Впрочем, просуществовала она совсем не долго, с июня 1887 года до осени 1892, когда Яблочков окончательно покинул Францию и вернулся в Россию. К тому моменту дела у него уже шли не так хорошо. Во время своего триумфа, когда «свечи Яблочкова» раскупали как горячие пирожки, он совсем не думал о заработках, и, по воспоминаниям современников «относился к деньгам как большой ребенок». У него почти не было накоплений, а все свои доходы он пускал на новые эксперименты. В том числе и на довольно опасные. Так, в начале 80-х годов он занялся опытами с хлором, и во время одного из них чуть не задохнулся парами этого ядовитого газа. Его легкие так и не восстановились, и теперь в 40 лет Яблочков мучился отдышкой на каждом шагу. А тут пришла новая беда: в Америке, а затем и во всем мире становилась все популярнее лампа Эдисона. Американский изобретатель, хотя и не придумал ничего нового (он всего лишь усовершенствовал старые конструкции), оказался превосходным коммерсантом.

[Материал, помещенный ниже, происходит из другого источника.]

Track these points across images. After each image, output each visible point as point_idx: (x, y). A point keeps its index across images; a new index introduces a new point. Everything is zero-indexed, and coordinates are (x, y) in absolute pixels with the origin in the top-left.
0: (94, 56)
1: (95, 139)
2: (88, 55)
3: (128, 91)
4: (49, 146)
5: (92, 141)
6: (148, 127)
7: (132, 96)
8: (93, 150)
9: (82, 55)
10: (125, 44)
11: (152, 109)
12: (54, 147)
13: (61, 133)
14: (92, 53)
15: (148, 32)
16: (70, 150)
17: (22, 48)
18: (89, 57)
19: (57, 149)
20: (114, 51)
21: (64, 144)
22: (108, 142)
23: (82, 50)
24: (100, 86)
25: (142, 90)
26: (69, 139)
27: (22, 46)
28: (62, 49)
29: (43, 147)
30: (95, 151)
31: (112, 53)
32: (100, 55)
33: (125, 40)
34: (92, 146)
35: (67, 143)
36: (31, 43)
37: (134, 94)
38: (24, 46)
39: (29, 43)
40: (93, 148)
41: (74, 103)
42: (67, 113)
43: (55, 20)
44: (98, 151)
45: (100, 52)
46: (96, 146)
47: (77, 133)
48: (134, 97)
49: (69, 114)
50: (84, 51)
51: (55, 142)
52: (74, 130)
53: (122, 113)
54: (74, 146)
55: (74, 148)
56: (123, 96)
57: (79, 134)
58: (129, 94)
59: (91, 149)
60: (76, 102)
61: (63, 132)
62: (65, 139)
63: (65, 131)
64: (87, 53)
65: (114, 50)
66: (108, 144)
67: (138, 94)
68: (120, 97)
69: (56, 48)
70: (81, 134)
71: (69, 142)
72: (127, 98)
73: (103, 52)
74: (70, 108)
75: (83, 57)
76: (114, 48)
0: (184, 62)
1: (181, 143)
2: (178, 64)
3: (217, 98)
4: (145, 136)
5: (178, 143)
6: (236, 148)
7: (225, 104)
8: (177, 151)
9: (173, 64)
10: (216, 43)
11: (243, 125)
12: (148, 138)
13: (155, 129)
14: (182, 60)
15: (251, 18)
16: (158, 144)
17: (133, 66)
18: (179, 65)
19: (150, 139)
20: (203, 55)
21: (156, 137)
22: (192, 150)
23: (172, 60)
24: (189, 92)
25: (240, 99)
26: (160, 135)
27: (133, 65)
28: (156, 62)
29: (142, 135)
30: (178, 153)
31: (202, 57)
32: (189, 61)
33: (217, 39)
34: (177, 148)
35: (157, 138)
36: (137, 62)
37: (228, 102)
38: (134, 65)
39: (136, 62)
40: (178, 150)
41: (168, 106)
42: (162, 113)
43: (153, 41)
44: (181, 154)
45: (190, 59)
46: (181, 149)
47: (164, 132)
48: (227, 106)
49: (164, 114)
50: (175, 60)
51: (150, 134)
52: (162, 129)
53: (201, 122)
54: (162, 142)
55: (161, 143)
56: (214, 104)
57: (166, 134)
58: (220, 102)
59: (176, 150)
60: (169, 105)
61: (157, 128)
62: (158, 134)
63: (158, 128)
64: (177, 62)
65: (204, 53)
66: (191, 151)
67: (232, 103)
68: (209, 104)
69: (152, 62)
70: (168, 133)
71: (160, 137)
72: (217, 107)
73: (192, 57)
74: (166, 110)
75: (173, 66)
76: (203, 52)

К тому же его лампочка, хоть и была довольно тусклой, могла работать тысячи часов подряд без замены, и ее можно было выключать, а затем включать снова. А свечи Яблочкова — нет. Это были и правда свечи, они, однажды включенные, должны были гореть до конца. Потому теперь продавались они все хуже, и для них нужно было искать новые рынки.
Одним из таких рынков, по идее, могла бы стать Россия, но год за годом изобретатель и его французская фирма терпели там неудачи. Может, потому что иностранцам там не доверяли? Возможно, в какой-то момент Яблочков пришел именно к этой мысли — и начал действовать решительно. Он потратил все оставшиеся деньги, около миллиона франков, чтобы выкупить свой патент у французских компаньонов, и основать в России собственную компанию. Увы, успеха она не имела. И в Петербурге, и в Москве как раз доверяли только иностранным изобретениям, и массово закупались модными лампами Эдисона. «Русский свет» никого не интересовал.
Не интересовал он никого и в Саратове, куда смертельно больной и обедневший Яблочков (которому тогда едва исполнилось 45 лет) переехал в 1892 году. Родительского поместья у него давно не было (сгорело в 70-е годы), так что ученый поселился в съемном жилье, в «Центральных номерах». Одну комнату он превратил в кабинет, и до самой смерти продолжал в ней работать над планами электрификации Саратова, но они так и остались грудой никому не нужных бумаг. И с его похорон холодным и влажным апрельским вечером 1894 года немногочисленные знакомые и родные возвращались как встарь — при мигающем свете керосиновых фонарей.